When The Edible Woman came out, a male radio journalist said, “I haven’t read your book. Tell me about it in 25 words or less.” Her first professional book signing was in the men’s sock and underwear department of the Hudson’s Bay Company. “Why there? My only explanation is that it was near the escalator. Men came in on their lunch breaks to buy socks, took one look at me sitting there with my little table of The Edible Woman among the jockey shorts, and galloped away."

Her partner, Graeme Gibson, was part of Canada’s early literary scene. “It was the Milton Acorn People’s Poets Prize, which Milton invented for himself. Graeme was there. I’d read his book and said I thought he should have won. I wasn’t flirting. It was just a statement.” She later read his palm. Everybody asks her about it, she says. “I don’t do it professionally. I don’t charge.”

One of the striking things in Book of Lives is how clearly people from her life appear in her fiction. “As Robertson Davies said when asked why he started writing novels at 60: ‘People died.’

“I’m eighty-five. A lot of people have died. I can say things now without destroying someone’s life.” About those who are alive, and whom she names, she mostly says nice things. Of some, however, she’s unsparing. “I don’t have a choice. I’m a Scorpio. We hold grudges. It’s not an attractive thing to say about yourself. I struggle against it, but not very hard.”

She describes a night when she blacked out at a party after her drink was spiked. She woke up in the basement being groped on a couch. “I know your names, but won’t mention them here because it was a long time ago and anyway you are probably dead,” she writes.

Dystopian prescience

On her dystopian prescience, she says if she’d told her publishers in 1984 that she was writing about the US as a theocratic dictatorship, they’d have thought she was bonkers. The Handmaid’s Tale sold well, but it was not an instant mass-market phenomenon. Then came Ronald Reagan’s administration, the end of the Cold War, the evangelical right, 9/11. With Donald Trump’s election in 2016, the book became a cultural flashpoint as people tried to make sense of real-world battles over reproductive rights, religion, state power and authoritarianism.

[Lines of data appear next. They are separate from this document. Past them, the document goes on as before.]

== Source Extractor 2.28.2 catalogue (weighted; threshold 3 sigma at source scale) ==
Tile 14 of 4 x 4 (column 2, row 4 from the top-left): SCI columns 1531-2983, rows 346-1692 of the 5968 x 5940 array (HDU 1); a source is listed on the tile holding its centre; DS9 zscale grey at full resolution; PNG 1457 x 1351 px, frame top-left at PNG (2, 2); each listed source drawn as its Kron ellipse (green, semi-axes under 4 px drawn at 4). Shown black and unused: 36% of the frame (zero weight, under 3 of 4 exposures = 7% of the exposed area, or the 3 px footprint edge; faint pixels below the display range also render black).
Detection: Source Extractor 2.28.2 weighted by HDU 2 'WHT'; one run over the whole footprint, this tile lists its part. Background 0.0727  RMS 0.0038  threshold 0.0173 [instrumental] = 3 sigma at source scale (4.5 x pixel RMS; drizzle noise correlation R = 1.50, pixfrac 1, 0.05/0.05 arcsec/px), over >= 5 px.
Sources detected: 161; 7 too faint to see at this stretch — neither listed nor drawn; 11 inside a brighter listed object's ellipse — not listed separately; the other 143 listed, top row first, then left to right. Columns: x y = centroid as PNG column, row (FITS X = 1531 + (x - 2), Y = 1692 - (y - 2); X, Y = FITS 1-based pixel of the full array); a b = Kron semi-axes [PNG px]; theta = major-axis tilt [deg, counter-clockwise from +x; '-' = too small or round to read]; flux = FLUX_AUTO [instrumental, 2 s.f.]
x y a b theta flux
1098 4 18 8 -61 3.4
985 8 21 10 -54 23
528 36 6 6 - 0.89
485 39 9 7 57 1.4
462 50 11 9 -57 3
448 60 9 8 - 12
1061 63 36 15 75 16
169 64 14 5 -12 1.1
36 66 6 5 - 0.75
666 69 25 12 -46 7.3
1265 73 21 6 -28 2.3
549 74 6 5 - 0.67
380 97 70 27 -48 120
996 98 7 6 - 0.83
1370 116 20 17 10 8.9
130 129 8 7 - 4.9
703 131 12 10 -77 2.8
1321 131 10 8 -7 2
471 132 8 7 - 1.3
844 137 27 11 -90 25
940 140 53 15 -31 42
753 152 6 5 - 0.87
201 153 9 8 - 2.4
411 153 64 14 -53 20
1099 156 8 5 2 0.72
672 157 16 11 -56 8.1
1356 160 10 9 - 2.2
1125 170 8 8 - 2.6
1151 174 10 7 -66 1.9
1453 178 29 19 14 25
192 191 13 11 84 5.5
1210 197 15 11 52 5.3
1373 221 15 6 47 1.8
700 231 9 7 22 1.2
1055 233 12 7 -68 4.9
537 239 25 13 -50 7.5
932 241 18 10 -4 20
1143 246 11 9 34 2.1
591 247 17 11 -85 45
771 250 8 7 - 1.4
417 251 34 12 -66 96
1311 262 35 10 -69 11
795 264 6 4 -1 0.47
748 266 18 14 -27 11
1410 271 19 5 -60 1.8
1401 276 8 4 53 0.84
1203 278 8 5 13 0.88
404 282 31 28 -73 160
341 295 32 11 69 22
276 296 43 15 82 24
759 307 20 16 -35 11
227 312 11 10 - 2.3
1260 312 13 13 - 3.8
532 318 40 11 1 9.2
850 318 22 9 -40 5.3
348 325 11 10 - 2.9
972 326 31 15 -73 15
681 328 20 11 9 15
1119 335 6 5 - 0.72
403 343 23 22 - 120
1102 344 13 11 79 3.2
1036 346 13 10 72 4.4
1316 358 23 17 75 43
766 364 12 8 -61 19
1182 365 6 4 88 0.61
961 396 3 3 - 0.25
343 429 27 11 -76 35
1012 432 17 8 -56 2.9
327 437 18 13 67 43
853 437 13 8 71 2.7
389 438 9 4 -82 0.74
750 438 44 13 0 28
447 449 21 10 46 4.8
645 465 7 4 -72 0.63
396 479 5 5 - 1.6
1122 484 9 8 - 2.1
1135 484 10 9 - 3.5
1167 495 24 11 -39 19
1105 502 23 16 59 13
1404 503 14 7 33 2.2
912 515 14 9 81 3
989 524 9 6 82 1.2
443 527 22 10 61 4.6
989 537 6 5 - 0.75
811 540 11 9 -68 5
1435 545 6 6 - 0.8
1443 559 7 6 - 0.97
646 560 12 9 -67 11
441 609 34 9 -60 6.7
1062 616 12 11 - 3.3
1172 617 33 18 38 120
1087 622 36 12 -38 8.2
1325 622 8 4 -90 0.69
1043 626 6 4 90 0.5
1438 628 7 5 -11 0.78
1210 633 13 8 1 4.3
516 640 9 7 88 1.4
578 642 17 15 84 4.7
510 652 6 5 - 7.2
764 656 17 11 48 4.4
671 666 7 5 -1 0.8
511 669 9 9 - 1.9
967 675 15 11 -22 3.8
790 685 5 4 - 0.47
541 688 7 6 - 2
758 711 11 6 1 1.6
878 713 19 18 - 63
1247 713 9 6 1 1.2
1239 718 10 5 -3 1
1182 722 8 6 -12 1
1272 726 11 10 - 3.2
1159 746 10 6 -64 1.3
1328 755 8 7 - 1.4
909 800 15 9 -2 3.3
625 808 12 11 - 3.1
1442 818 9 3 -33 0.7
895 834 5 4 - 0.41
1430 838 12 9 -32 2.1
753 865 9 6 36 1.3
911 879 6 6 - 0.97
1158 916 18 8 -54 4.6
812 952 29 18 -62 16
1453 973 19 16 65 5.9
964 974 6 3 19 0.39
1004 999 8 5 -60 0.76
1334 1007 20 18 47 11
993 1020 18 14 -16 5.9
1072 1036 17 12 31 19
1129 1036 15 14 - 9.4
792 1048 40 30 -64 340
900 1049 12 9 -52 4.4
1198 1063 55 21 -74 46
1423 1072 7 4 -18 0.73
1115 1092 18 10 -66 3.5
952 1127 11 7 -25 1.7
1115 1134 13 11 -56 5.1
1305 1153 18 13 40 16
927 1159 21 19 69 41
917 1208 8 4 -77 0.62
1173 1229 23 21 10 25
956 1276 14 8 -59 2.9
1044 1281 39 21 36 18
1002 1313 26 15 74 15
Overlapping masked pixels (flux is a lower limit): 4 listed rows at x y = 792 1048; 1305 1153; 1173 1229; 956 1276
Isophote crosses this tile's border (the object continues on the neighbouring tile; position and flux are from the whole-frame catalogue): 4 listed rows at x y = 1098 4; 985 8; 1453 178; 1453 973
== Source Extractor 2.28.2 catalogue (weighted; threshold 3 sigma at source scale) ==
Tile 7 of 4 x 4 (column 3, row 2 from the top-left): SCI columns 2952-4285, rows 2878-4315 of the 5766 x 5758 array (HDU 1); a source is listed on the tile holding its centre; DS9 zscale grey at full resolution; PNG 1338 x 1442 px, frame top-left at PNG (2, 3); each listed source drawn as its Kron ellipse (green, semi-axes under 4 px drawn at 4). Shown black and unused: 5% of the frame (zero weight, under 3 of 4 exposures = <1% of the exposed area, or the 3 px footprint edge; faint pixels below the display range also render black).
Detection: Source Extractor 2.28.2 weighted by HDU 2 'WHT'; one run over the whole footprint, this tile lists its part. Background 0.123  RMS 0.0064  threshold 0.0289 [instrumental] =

The final chapters of Book of Lives focus on the long decline and death of Gibson, a novelist and central figure in Canada’s literary life, and Atwood’s partner of more than four decades. The distance created by death allowed her to write not just about love and loss, but about resentment, loyalty, boredom, tenderness and endurance. Gibson is present in the text as he was — complicated, admired, loved, and then gone. He died in 2019 after a cerebral haemorrhage, following years of dementia.

Writing about the slow, disorientating and relentless progress of the disease, she says, offered no relief. Sadness, for Atwood, is not something to be processed or overcome. She later wrote about grief in Old Babes in the Woods, describing the strange persistence of presence — the feeling that he was still in the next room.

As Gibson’s condition worsened, and after his death, she kept working. When The Testaments was published, she continued with the international book tour rather than return to an empty house. In interviews at the time, she described moving through events in a daze, appearing focused while feeling detached. “It’s easier to keep going than to stop.” Work continues to structure her days.

Book of Lives is an unsentimental triumph. Atwood writes plainly about what happened because it is an obligation to the reader. Ageing itself is treated with the same refusal to console. There are no lessons, no attempt to universalise the experience. Time passes, bodies fail, people die.